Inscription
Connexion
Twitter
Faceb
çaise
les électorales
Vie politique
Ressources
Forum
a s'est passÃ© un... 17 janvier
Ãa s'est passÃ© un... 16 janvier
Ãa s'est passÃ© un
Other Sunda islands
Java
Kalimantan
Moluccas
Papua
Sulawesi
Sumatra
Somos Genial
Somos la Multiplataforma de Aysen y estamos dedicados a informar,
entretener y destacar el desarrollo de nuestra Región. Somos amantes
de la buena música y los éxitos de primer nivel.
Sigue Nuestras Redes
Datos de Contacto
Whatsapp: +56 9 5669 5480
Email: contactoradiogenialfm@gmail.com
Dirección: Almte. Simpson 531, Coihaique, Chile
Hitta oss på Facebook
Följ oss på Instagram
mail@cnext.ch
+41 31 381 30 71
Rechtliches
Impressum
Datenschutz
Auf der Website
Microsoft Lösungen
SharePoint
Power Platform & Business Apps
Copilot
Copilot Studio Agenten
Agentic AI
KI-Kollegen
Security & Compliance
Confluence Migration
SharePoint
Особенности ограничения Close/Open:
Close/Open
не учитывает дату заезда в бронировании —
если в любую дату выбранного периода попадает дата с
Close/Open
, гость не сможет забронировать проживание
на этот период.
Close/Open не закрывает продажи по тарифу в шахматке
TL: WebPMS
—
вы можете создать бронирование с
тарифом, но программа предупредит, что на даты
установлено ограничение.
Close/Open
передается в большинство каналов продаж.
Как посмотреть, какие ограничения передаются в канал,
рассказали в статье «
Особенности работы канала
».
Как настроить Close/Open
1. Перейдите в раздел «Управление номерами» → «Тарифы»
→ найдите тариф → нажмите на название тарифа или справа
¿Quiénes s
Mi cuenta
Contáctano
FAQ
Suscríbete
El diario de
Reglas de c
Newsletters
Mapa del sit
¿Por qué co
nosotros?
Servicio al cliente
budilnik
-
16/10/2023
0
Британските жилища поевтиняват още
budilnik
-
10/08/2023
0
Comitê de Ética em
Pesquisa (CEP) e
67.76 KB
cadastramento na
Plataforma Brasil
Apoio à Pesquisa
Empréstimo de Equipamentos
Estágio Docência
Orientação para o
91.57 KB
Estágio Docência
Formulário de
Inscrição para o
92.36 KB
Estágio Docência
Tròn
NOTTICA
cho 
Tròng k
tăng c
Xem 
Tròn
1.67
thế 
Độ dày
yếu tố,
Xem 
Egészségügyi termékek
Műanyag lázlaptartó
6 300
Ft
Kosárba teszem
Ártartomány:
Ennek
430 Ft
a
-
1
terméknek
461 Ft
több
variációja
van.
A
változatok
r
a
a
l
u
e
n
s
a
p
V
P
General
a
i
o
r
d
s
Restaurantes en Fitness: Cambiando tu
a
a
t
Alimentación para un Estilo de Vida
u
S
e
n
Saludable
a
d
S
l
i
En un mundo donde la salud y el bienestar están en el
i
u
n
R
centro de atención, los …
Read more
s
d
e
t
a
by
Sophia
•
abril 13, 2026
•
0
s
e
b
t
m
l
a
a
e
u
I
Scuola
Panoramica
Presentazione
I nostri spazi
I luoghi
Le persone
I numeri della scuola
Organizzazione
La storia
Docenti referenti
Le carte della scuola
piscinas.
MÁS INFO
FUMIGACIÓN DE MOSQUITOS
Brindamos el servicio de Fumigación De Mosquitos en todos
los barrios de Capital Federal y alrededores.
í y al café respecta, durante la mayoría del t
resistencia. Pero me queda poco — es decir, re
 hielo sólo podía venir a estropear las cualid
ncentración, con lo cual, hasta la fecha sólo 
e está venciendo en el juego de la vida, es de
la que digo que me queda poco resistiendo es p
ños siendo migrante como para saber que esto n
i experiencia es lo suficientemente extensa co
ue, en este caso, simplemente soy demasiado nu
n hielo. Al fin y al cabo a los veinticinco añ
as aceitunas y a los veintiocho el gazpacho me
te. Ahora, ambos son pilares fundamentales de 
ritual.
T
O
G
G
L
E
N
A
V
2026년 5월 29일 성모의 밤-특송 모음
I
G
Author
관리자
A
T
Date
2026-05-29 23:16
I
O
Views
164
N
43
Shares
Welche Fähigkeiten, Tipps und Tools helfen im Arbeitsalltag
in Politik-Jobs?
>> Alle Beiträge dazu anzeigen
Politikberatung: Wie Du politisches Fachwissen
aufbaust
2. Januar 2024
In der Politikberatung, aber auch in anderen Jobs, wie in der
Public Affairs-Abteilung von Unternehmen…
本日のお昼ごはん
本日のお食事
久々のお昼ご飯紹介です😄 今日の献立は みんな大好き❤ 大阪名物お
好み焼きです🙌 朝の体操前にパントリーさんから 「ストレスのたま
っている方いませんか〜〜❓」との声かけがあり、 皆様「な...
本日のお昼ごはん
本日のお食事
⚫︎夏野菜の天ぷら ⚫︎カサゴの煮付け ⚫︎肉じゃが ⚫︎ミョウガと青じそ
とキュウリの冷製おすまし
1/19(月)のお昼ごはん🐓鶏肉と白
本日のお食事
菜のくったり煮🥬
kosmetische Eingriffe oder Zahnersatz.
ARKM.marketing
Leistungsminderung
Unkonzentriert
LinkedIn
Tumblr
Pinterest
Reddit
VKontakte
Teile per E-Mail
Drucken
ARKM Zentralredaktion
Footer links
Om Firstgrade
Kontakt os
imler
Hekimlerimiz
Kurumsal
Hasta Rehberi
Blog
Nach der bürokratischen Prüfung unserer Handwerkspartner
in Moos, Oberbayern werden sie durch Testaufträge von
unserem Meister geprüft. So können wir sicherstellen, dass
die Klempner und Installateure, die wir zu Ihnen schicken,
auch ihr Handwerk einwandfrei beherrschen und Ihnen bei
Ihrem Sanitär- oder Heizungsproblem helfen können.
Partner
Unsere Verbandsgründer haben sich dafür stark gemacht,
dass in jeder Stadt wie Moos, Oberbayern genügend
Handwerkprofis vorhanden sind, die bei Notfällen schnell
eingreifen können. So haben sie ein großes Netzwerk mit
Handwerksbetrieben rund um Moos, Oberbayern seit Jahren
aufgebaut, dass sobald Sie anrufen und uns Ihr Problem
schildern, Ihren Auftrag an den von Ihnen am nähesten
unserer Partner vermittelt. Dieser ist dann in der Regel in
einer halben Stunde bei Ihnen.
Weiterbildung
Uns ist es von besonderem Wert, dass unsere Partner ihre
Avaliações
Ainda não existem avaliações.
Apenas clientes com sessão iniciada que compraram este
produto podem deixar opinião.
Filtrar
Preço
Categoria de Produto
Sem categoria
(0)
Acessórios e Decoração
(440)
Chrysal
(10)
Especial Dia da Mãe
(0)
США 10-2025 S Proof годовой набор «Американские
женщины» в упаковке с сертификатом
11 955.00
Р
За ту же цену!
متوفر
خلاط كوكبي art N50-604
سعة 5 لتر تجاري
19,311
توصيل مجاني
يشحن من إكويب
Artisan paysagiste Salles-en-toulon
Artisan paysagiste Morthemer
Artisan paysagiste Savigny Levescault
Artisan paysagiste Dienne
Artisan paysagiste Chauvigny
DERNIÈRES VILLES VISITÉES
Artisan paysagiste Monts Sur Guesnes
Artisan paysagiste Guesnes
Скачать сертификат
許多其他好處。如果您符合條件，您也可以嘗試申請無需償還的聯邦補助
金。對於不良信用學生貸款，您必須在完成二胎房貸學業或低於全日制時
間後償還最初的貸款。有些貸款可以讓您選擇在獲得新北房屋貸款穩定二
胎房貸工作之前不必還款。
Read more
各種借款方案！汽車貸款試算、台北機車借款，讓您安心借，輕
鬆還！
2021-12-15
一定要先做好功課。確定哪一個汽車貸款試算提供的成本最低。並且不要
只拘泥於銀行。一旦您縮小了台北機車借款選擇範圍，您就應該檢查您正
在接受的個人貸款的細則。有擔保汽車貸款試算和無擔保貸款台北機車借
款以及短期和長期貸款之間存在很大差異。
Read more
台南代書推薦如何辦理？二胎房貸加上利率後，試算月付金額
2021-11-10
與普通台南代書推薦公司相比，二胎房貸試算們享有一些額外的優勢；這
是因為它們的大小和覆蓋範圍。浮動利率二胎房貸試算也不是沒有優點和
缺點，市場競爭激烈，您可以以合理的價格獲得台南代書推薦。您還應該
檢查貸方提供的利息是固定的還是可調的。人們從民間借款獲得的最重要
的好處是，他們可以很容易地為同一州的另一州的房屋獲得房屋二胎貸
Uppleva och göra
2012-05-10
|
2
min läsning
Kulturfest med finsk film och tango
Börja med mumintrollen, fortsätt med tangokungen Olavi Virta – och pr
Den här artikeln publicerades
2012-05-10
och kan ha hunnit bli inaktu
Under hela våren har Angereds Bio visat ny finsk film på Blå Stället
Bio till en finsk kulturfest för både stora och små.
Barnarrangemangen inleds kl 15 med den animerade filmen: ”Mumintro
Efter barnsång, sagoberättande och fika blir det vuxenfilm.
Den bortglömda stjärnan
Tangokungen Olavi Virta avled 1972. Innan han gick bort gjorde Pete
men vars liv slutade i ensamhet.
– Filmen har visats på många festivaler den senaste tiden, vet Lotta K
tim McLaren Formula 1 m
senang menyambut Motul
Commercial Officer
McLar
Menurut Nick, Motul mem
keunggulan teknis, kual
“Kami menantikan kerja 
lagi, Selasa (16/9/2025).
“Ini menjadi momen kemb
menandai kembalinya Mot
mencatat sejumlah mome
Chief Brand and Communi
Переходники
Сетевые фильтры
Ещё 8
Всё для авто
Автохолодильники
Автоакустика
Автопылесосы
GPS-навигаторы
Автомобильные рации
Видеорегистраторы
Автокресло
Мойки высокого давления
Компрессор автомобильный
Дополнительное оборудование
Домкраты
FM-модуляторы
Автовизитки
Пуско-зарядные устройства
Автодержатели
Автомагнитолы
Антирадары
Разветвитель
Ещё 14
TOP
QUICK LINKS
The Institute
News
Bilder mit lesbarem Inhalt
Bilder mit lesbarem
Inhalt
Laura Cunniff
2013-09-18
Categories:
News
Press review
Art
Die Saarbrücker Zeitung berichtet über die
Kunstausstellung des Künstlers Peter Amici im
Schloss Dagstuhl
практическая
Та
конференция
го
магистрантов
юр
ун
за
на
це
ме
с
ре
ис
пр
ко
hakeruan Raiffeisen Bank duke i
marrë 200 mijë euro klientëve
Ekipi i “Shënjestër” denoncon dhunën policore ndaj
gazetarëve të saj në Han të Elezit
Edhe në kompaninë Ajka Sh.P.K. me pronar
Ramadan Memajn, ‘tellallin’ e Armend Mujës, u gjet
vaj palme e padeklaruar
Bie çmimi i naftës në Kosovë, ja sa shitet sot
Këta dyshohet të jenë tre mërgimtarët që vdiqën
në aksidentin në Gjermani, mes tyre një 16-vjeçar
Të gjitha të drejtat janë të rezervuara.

--

- Exercise goal:
Taking the lines above, repeat exactly those from the line that contains "Empréstimo de Equipamentos" through the line that contains "í y al café", and both of those lines as well. Include nothing else.

- Response box:
Empréstimo de Equipamentos
Estágio Docência
Orientação para o
91.57 KB
Estágio Docência
Formulário de
Inscrição para o
92.36 KB
Estágio Docência
Tròn
NOTTICA
cho 
Tròng k
tăng c
Xem 
Tròn
1.67
thế 
Độ dày
yếu tố,
Xem 
Egészségügyi termékek
Műanyag lázlaptartó
6 300
Ft
Kosárba teszem
Ártartomány:
Ennek
430 Ft
a
-
1
terméknek
461 Ft
több
variációja
van.
A
változatok
r
a
a
l
u
e
n
s
a
p
V
P
General
a
i
o
r
d
s
Restaurantes en Fitness: Cambiando tu
a
a
t
Alimentación para un Estilo de Vida
u
S
e
n
Saludable
a
d
S
l
i
En un mundo donde la salud y el bienestar están en el
i
u
n
R
centro de atención, los …
Read more
s
d
e
t
a
by
Sophia
•
abril 13, 2026
•
0
s
e
b
t
m
l
a
a
e
u
I
Scuola
Panoramica
Presentazione
I nostri spazi
I luoghi
Le persone
I numeri della scuola
Organizzazione
La storia
Docenti referenti
Le carte della scuola
piscinas.
MÁS INFO
FUMIGACIÓN DE MOSQUITOS
Brindamos el servicio de Fumigación De Mosquitos en todos
los barrios de Capital Federal y alrededores.
í y al café respecta, durante la mayoría del t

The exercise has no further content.